──────── Given records
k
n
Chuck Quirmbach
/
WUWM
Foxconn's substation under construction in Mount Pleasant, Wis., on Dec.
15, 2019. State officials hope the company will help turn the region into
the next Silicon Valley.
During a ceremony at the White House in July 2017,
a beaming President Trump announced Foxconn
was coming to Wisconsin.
────────────────
Exercise objective ::
Output every line of the listing verbatim, in its original order, without altering any character.

Reply to the task ::
k
n
Chuck Quirmbach
/
WUWM
Foxconn's substation under construction in Mount Pleasant, Wis., on Dec.
15, 2019. State officials hope the company will help turn the region into
the next Silicon Valley.
During a ceremony at the White House in July 2017,
a beaming President Trump announced Foxconn
was coming to Wisconsin.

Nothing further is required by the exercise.